A l’automne 1977, il participe avec Rossana Rossanda à un Colloque de Venise débattant sur les conditions dans lesquelles une révolution anti-capitaliste ne déboucherait pas sur un totalitarisme. Or, la non participation et la sous-estimation de ce colloque par Jean Daniel l’amène à rompre avec ce dernier au point de signer une pétition plus ou moins directement dirigée contre lui. Il s’oppose surtout sur le type d’intellectuels avec qui il est possible de discuter du totalitarisme. Il critique surtout l’admission au débat de Philippe Robrieux et d’André Glucksmann, préférant le limiter à un axe allant de Bettelheim à Rancière. Ses rapports amicaux ne sont pourtant pas altérés comme l’illustre sa promotion au rang d’éditorialiste en septembre 1979. Mais ce poste consacre son passage d’un statut de journaliste à celui d’intellectuel.

━━━━━━━━━━━━━━━━━━━━

EXERCICE ÉCRIT: Pouvez-vous réécrire sous forme de liste le paragraphe du texte de lecture qui commence par « A l'automne 1977 », en conservant ses faits essentiels ? Les enregistrements ci-dessous proviennent d'une source différente.

━━━━━━━━━━━━━━━━━━━━

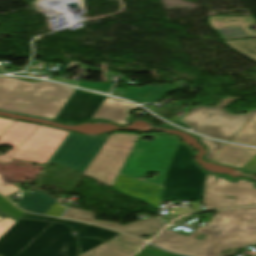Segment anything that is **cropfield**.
Returning <instances> with one entry per match:
<instances>
[{
    "label": "crop field",
    "instance_id": "1",
    "mask_svg": "<svg viewBox=\"0 0 256 256\" xmlns=\"http://www.w3.org/2000/svg\"><path fill=\"white\" fill-rule=\"evenodd\" d=\"M151 243L188 256H220L227 248L236 253L233 247L256 244V207L217 211L207 226L188 237L165 230Z\"/></svg>",
    "mask_w": 256,
    "mask_h": 256
},
{
    "label": "crop field",
    "instance_id": "2",
    "mask_svg": "<svg viewBox=\"0 0 256 256\" xmlns=\"http://www.w3.org/2000/svg\"><path fill=\"white\" fill-rule=\"evenodd\" d=\"M73 93L71 87L0 77V110L55 119Z\"/></svg>",
    "mask_w": 256,
    "mask_h": 256
},
{
    "label": "crop field",
    "instance_id": "3",
    "mask_svg": "<svg viewBox=\"0 0 256 256\" xmlns=\"http://www.w3.org/2000/svg\"><path fill=\"white\" fill-rule=\"evenodd\" d=\"M143 136L155 139L153 142L141 141ZM178 143L179 138L175 136H139L120 174L137 178L145 176L149 172H158L157 181L146 180L162 186L165 173Z\"/></svg>",
    "mask_w": 256,
    "mask_h": 256
},
{
    "label": "crop field",
    "instance_id": "4",
    "mask_svg": "<svg viewBox=\"0 0 256 256\" xmlns=\"http://www.w3.org/2000/svg\"><path fill=\"white\" fill-rule=\"evenodd\" d=\"M191 154L179 143L165 176L162 200L201 201L206 172L194 165Z\"/></svg>",
    "mask_w": 256,
    "mask_h": 256
},
{
    "label": "crop field",
    "instance_id": "5",
    "mask_svg": "<svg viewBox=\"0 0 256 256\" xmlns=\"http://www.w3.org/2000/svg\"><path fill=\"white\" fill-rule=\"evenodd\" d=\"M233 99L230 97L216 107L197 106L182 120L200 134L230 141L256 113V110L246 115L229 113L224 107ZM211 113L213 116L208 117Z\"/></svg>",
    "mask_w": 256,
    "mask_h": 256
},
{
    "label": "crop field",
    "instance_id": "6",
    "mask_svg": "<svg viewBox=\"0 0 256 256\" xmlns=\"http://www.w3.org/2000/svg\"><path fill=\"white\" fill-rule=\"evenodd\" d=\"M138 135L114 133L102 146L84 174L112 187Z\"/></svg>",
    "mask_w": 256,
    "mask_h": 256
},
{
    "label": "crop field",
    "instance_id": "7",
    "mask_svg": "<svg viewBox=\"0 0 256 256\" xmlns=\"http://www.w3.org/2000/svg\"><path fill=\"white\" fill-rule=\"evenodd\" d=\"M216 176L207 175L204 186L205 209L222 207H232L241 205L256 204V189L254 183L240 180L237 183H230L219 178L215 184ZM225 196H235V199L225 198ZM224 201L227 203L225 204ZM215 204L217 206H215Z\"/></svg>",
    "mask_w": 256,
    "mask_h": 256
},
{
    "label": "crop field",
    "instance_id": "8",
    "mask_svg": "<svg viewBox=\"0 0 256 256\" xmlns=\"http://www.w3.org/2000/svg\"><path fill=\"white\" fill-rule=\"evenodd\" d=\"M76 250L70 227L52 223L17 256H76Z\"/></svg>",
    "mask_w": 256,
    "mask_h": 256
},
{
    "label": "crop field",
    "instance_id": "9",
    "mask_svg": "<svg viewBox=\"0 0 256 256\" xmlns=\"http://www.w3.org/2000/svg\"><path fill=\"white\" fill-rule=\"evenodd\" d=\"M107 137L84 138L70 133L46 164H63L84 173Z\"/></svg>",
    "mask_w": 256,
    "mask_h": 256
},
{
    "label": "crop field",
    "instance_id": "10",
    "mask_svg": "<svg viewBox=\"0 0 256 256\" xmlns=\"http://www.w3.org/2000/svg\"><path fill=\"white\" fill-rule=\"evenodd\" d=\"M69 132L40 126L10 157L38 164H45Z\"/></svg>",
    "mask_w": 256,
    "mask_h": 256
},
{
    "label": "crop field",
    "instance_id": "11",
    "mask_svg": "<svg viewBox=\"0 0 256 256\" xmlns=\"http://www.w3.org/2000/svg\"><path fill=\"white\" fill-rule=\"evenodd\" d=\"M50 224L33 220L16 222L0 237V255L16 256Z\"/></svg>",
    "mask_w": 256,
    "mask_h": 256
},
{
    "label": "crop field",
    "instance_id": "12",
    "mask_svg": "<svg viewBox=\"0 0 256 256\" xmlns=\"http://www.w3.org/2000/svg\"><path fill=\"white\" fill-rule=\"evenodd\" d=\"M105 98V96L76 90L62 108L56 120L80 122L89 119Z\"/></svg>",
    "mask_w": 256,
    "mask_h": 256
},
{
    "label": "crop field",
    "instance_id": "13",
    "mask_svg": "<svg viewBox=\"0 0 256 256\" xmlns=\"http://www.w3.org/2000/svg\"><path fill=\"white\" fill-rule=\"evenodd\" d=\"M82 215H85V217ZM63 217L73 218V219H78V220L98 224L101 226H105V227H108L111 229H115L118 231H122V232H125L128 234H131L134 236H137L141 233H145V234H149L152 232L157 233L159 230H161L163 227H165L160 220L155 219V218L145 219L142 221H138V222L126 225V226L115 225L110 222H96V221H94V217H95L94 214H92L90 212L70 208V207H68V209Z\"/></svg>",
    "mask_w": 256,
    "mask_h": 256
},
{
    "label": "crop field",
    "instance_id": "14",
    "mask_svg": "<svg viewBox=\"0 0 256 256\" xmlns=\"http://www.w3.org/2000/svg\"><path fill=\"white\" fill-rule=\"evenodd\" d=\"M38 127V125L14 121L0 137V145H10L14 147L12 151L6 153L5 156H0V162L9 164L12 159L8 157L11 156Z\"/></svg>",
    "mask_w": 256,
    "mask_h": 256
},
{
    "label": "crop field",
    "instance_id": "15",
    "mask_svg": "<svg viewBox=\"0 0 256 256\" xmlns=\"http://www.w3.org/2000/svg\"><path fill=\"white\" fill-rule=\"evenodd\" d=\"M138 108L137 106L127 103L125 101H117L115 99L107 97L95 115L93 119H105L112 121L119 125L126 124L125 119L129 117L126 112L130 109Z\"/></svg>",
    "mask_w": 256,
    "mask_h": 256
},
{
    "label": "crop field",
    "instance_id": "16",
    "mask_svg": "<svg viewBox=\"0 0 256 256\" xmlns=\"http://www.w3.org/2000/svg\"><path fill=\"white\" fill-rule=\"evenodd\" d=\"M256 155V150L227 144L211 162L241 168Z\"/></svg>",
    "mask_w": 256,
    "mask_h": 256
},
{
    "label": "crop field",
    "instance_id": "17",
    "mask_svg": "<svg viewBox=\"0 0 256 256\" xmlns=\"http://www.w3.org/2000/svg\"><path fill=\"white\" fill-rule=\"evenodd\" d=\"M41 191H34L32 194L26 193L18 206L35 213L44 214L55 202Z\"/></svg>",
    "mask_w": 256,
    "mask_h": 256
},
{
    "label": "crop field",
    "instance_id": "18",
    "mask_svg": "<svg viewBox=\"0 0 256 256\" xmlns=\"http://www.w3.org/2000/svg\"><path fill=\"white\" fill-rule=\"evenodd\" d=\"M55 222L71 225L73 227V230L77 232L76 235L80 237H96L101 240L107 241L119 235V233L102 229L99 227L91 226L85 223H79V222H73V221H67V220H61V219H57Z\"/></svg>",
    "mask_w": 256,
    "mask_h": 256
},
{
    "label": "crop field",
    "instance_id": "19",
    "mask_svg": "<svg viewBox=\"0 0 256 256\" xmlns=\"http://www.w3.org/2000/svg\"><path fill=\"white\" fill-rule=\"evenodd\" d=\"M164 91L165 89L145 86L142 88L126 90L125 95L122 97L138 103L154 102Z\"/></svg>",
    "mask_w": 256,
    "mask_h": 256
},
{
    "label": "crop field",
    "instance_id": "20",
    "mask_svg": "<svg viewBox=\"0 0 256 256\" xmlns=\"http://www.w3.org/2000/svg\"><path fill=\"white\" fill-rule=\"evenodd\" d=\"M131 254L133 253L118 245L105 242L81 256H130Z\"/></svg>",
    "mask_w": 256,
    "mask_h": 256
},
{
    "label": "crop field",
    "instance_id": "21",
    "mask_svg": "<svg viewBox=\"0 0 256 256\" xmlns=\"http://www.w3.org/2000/svg\"><path fill=\"white\" fill-rule=\"evenodd\" d=\"M231 141L256 145V114Z\"/></svg>",
    "mask_w": 256,
    "mask_h": 256
},
{
    "label": "crop field",
    "instance_id": "22",
    "mask_svg": "<svg viewBox=\"0 0 256 256\" xmlns=\"http://www.w3.org/2000/svg\"><path fill=\"white\" fill-rule=\"evenodd\" d=\"M51 79L61 81V82H64V83H68V84H72V85H76V86H80V87H84V88H89V89L105 92V93H108V91L112 87V85H110V84L79 83V82H75V81H71V80H67V79H63V78H59V77H54V78H51Z\"/></svg>",
    "mask_w": 256,
    "mask_h": 256
},
{
    "label": "crop field",
    "instance_id": "23",
    "mask_svg": "<svg viewBox=\"0 0 256 256\" xmlns=\"http://www.w3.org/2000/svg\"><path fill=\"white\" fill-rule=\"evenodd\" d=\"M109 242H114V243H118L121 244L123 246H125L126 248L130 249L131 251H136L140 246H142L145 242L134 239V238H130L124 235H119L111 240H109Z\"/></svg>",
    "mask_w": 256,
    "mask_h": 256
},
{
    "label": "crop field",
    "instance_id": "24",
    "mask_svg": "<svg viewBox=\"0 0 256 256\" xmlns=\"http://www.w3.org/2000/svg\"><path fill=\"white\" fill-rule=\"evenodd\" d=\"M0 210L14 218H20L24 213L22 210L14 207L10 202H8L4 197L0 195Z\"/></svg>",
    "mask_w": 256,
    "mask_h": 256
},
{
    "label": "crop field",
    "instance_id": "25",
    "mask_svg": "<svg viewBox=\"0 0 256 256\" xmlns=\"http://www.w3.org/2000/svg\"><path fill=\"white\" fill-rule=\"evenodd\" d=\"M197 137L201 139L202 143L208 145L209 151L206 155V159L209 161L225 146V144H222V143H219L216 141L204 139L199 136H197Z\"/></svg>",
    "mask_w": 256,
    "mask_h": 256
},
{
    "label": "crop field",
    "instance_id": "26",
    "mask_svg": "<svg viewBox=\"0 0 256 256\" xmlns=\"http://www.w3.org/2000/svg\"><path fill=\"white\" fill-rule=\"evenodd\" d=\"M78 240L80 241V249H81L82 253H84V252L94 248L95 246L103 243V241L97 240V239L78 238Z\"/></svg>",
    "mask_w": 256,
    "mask_h": 256
},
{
    "label": "crop field",
    "instance_id": "27",
    "mask_svg": "<svg viewBox=\"0 0 256 256\" xmlns=\"http://www.w3.org/2000/svg\"><path fill=\"white\" fill-rule=\"evenodd\" d=\"M3 184L5 183L1 182V179H0V192L6 196H9L12 193L16 192L17 190H19V188H16L7 184L6 186H4Z\"/></svg>",
    "mask_w": 256,
    "mask_h": 256
},
{
    "label": "crop field",
    "instance_id": "28",
    "mask_svg": "<svg viewBox=\"0 0 256 256\" xmlns=\"http://www.w3.org/2000/svg\"><path fill=\"white\" fill-rule=\"evenodd\" d=\"M15 223V221L6 218L2 221H0V236L7 230L9 229L13 224Z\"/></svg>",
    "mask_w": 256,
    "mask_h": 256
},
{
    "label": "crop field",
    "instance_id": "29",
    "mask_svg": "<svg viewBox=\"0 0 256 256\" xmlns=\"http://www.w3.org/2000/svg\"><path fill=\"white\" fill-rule=\"evenodd\" d=\"M140 253L149 254L152 256H177V255L169 254L167 252L157 251V250H149V249H143L142 251H140Z\"/></svg>",
    "mask_w": 256,
    "mask_h": 256
},
{
    "label": "crop field",
    "instance_id": "30",
    "mask_svg": "<svg viewBox=\"0 0 256 256\" xmlns=\"http://www.w3.org/2000/svg\"><path fill=\"white\" fill-rule=\"evenodd\" d=\"M12 120L0 118V136L10 126Z\"/></svg>",
    "mask_w": 256,
    "mask_h": 256
},
{
    "label": "crop field",
    "instance_id": "31",
    "mask_svg": "<svg viewBox=\"0 0 256 256\" xmlns=\"http://www.w3.org/2000/svg\"><path fill=\"white\" fill-rule=\"evenodd\" d=\"M241 169H245L248 171H254L256 172V156L251 159L245 166H243Z\"/></svg>",
    "mask_w": 256,
    "mask_h": 256
},
{
    "label": "crop field",
    "instance_id": "32",
    "mask_svg": "<svg viewBox=\"0 0 256 256\" xmlns=\"http://www.w3.org/2000/svg\"><path fill=\"white\" fill-rule=\"evenodd\" d=\"M21 218H29V219H36V220H49V221L55 220V218L37 216V215L29 214V213L24 214Z\"/></svg>",
    "mask_w": 256,
    "mask_h": 256
},
{
    "label": "crop field",
    "instance_id": "33",
    "mask_svg": "<svg viewBox=\"0 0 256 256\" xmlns=\"http://www.w3.org/2000/svg\"><path fill=\"white\" fill-rule=\"evenodd\" d=\"M174 218H176V216H166V217L162 218V220H163V222H166V224H168L169 221Z\"/></svg>",
    "mask_w": 256,
    "mask_h": 256
},
{
    "label": "crop field",
    "instance_id": "34",
    "mask_svg": "<svg viewBox=\"0 0 256 256\" xmlns=\"http://www.w3.org/2000/svg\"><path fill=\"white\" fill-rule=\"evenodd\" d=\"M135 256H145V255H142V254H136Z\"/></svg>",
    "mask_w": 256,
    "mask_h": 256
},
{
    "label": "crop field",
    "instance_id": "35",
    "mask_svg": "<svg viewBox=\"0 0 256 256\" xmlns=\"http://www.w3.org/2000/svg\"><path fill=\"white\" fill-rule=\"evenodd\" d=\"M1 217V216H0ZM1 218H4V217H1Z\"/></svg>",
    "mask_w": 256,
    "mask_h": 256
},
{
    "label": "crop field",
    "instance_id": "36",
    "mask_svg": "<svg viewBox=\"0 0 256 256\" xmlns=\"http://www.w3.org/2000/svg\"><path fill=\"white\" fill-rule=\"evenodd\" d=\"M1 219V218H0Z\"/></svg>",
    "mask_w": 256,
    "mask_h": 256
}]
</instances>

━━━━━━━━━━━━━━━━━━━━

SOLUTION PROPOSÉE:
- Automne 1977 : il participe avec Rossana Rossanda à un colloque à Venise sur les conditions dans lesquelles une révolution anticapitaliste n'aboutirait pas à un totalitarisme.
- Jean Daniel ne participe pas à ce colloque et le sous-estime, ce qui amène la rupture entre eux. Il signe une pétition plus ou moins dirigée contre Jean Daniel.
- Le désaccord porte surtout sur les intellectuels avec qui discuter du totalitarisme. Il critique la présence de Philippe Robrieux et d'André Glucksmann et préfère un axe allant de Bettelheim à Rancière.
- Leurs rapports amicaux restent intacts : il est promu éditorialiste en septembre 1979.
- Ce poste marque son passage du statut de journaliste à celui d'intellectuel.